Rudy Gielen, manager corporate sales bij Mitsubishi Electric Belgium: “Zeker in appartementsbouw kan je in een conflictzone komen als er discussies ontstaan over de ligging van de zonnepanelen. Iedereen wil panelen aan de zuidkant, niemand in de schaduw van een airco-installatie.”
Bas van de Kreeke, CEO van Soltech: “In dat geval moet je aan energiedeling denken. Je zou de opgewekte energie kunnen samenbrengen en daarvoor is een ESCO een ideaal model.”
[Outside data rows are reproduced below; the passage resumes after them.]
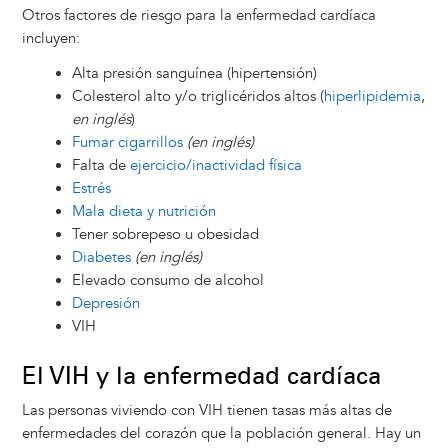
Otros factores de riesgo para la enfermedad cardíaca
incluyen:
Alta presión sanguínea (hipertensión)
Colesterol alto y/o triglicéridos altos (
hiperlipidemia
,
en inglés
)
Fumar cigarrillos
(en inglés)
Falta de
ejercicio/inactividad física
Estrés
Mala dieta y nutrición
Tener sobrepeso u obesidad
Diabetes
(en inglés)
Elevado consumo de alcohol
Depresión
VIH
El VIH y la enfermedad cardíaca
Las personas viviendo con VIH tienen tasas más altas de
enfermedades del corazón que la población general. Hay un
Wim Diliën: “Bovendien kan een collectief van zonnepanelen gemakkelijker worden gebruikt om in te spelen op schommelende elektriciteitsprijzen. Omdat we met grotere buffers kunnen werken, kunnen deze overdag worden bijgeladen en kan de opgeslagen warmte ’s avonds bij vraag worden afgegeven. Op deze manier kan men maximaal gebruikmaken van de energie van de zonnepanelen en verbruikspieken afvlakken.”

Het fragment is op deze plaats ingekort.